Recapping the Microsoft Facebook Hackathon

Here in DPE we love to get together with other developers and code. It is a great way to learn new technologies and have a lot of fun doing it.

So last weekend’s hackathon with Facebook and Microsoft wasn’t really out of the ordinary — but we’re pretty excited about the results.

After some nice work by both teams getting Facebook Login running on Windows and Windows Phone in the early fall — it was time to sit down with developers and crank out some code enabling socially connected Windows and Windows Phone apps. So on Jan. 17 about 75 people were greeted by developers from both companies at Facebook’s headquarters in Menlo Park.

Facebook’s Peter Yang kicked it off by explaining how the Facebook Login can improve the monetization and conversion rate for your app.

As you can see in the following video, Dhiren Patel gave a broad overview of the architecture of the Facebook Login, and provided some best practices on using it to maximize the chances of users logging into the app. He also highlighted the differences between the Windows Phone 8 and Windows Store Facebook Login technologies.

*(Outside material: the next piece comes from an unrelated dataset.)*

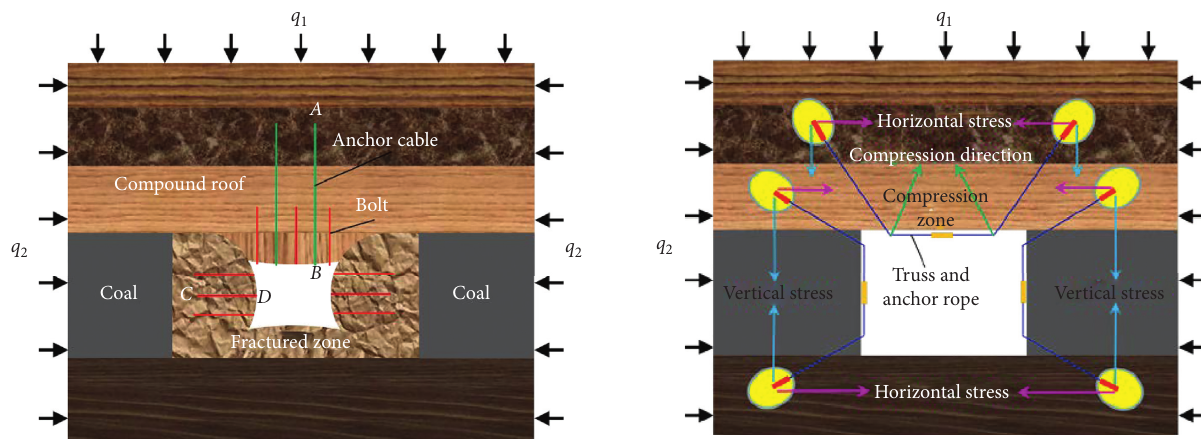
Figure 4: Features of the coal roadway support. Figure 5: The principle of the prestressed truss anchor cable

Sanjeev Dwivedi from my team covered the opportunity offered by the Windows and Windows Phone platforms and then walked everyone step-by-step through using the Facebook Login within Windows and Windows Phone apps.

As well, Nokia’s Paras Wadhera talked about Nokia’s DVLUP program, which offers a variety of benefits to developers who are building Windows Phone applications. When the talks concluded, the floor was opened for people to get cranking on building their apps.

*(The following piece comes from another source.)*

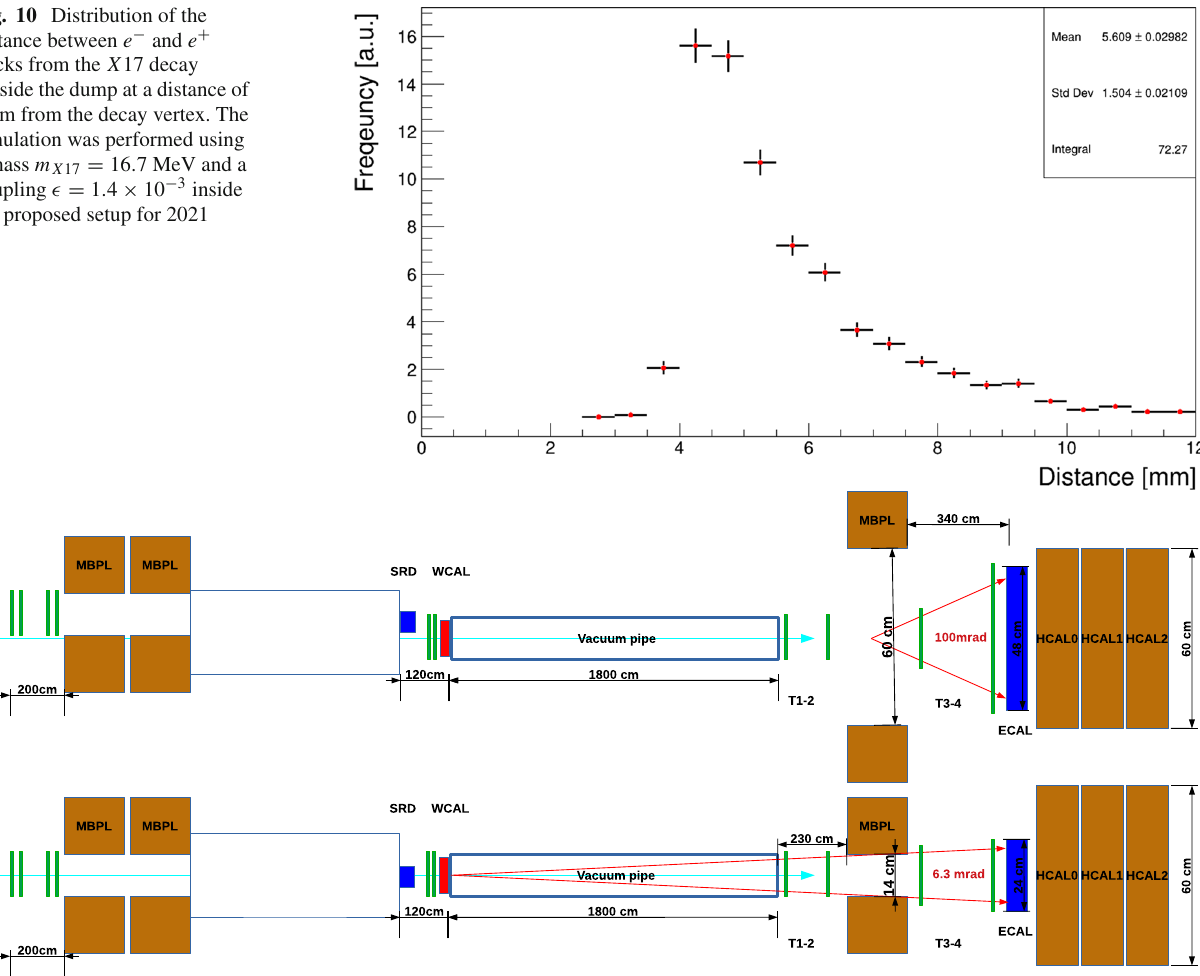
Fig. 10 Distribution of the distance between e − and e + tracks from the X 17 decay outside the dump at a distance of 18 m from the decay vertex. The simulation was performed using a mass m X 17 = 16 . 7 MeV and a coupling (cid:2) = 1 . 4 × 10 − 3 inside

There was a good mix of developers with various skill levels, all the way from people who were novices to Windows and Windows Phone to those who were longtime, hard-core systems developers. As the evening progressed, it was great to see developers building applications solo, or collaborating with perfect strangers to form a team. And with about an hour into the hackathon, people were heads down on hacking.

When finished, all the teams presented their apps, and here are just a few of the interesting apps that we created:

  • Aslar – Ask questions to your Facebook group anonymously and receive answers anonymously. (three-person team)
  • PartyHost – Organize a party by automatically searching through your friends list and finding all their likes and the common tastes in the group, from which you create a Nokia Music playlist and then interface with Nokia Music to play the music. (one-person team)
  • CipherChat – Use the Off-the-Record chat protocol to chat with each other without anyone being able to intercept the chat. The tricky part was porting over the OTR library from other platforms to Windows Phone and make it open source. (three-person team)
  • Event organizer – Use the Facebook event API to scrape events from Eventbrite and post them as events to Facebook, making Facebook the single provider for event management (one-person team)
  • POM.IO – Timer for Pomodoro Technique. Integration with Facebook shows when a friend will be available for chatting, etc., so that friends know how long they will need to wait until they can get a response or initiate a connection. (three-person team)

This was a great time, and we hope we’ll get a chance to code with you at a future event. In the meantime, keep hacking and building great apps!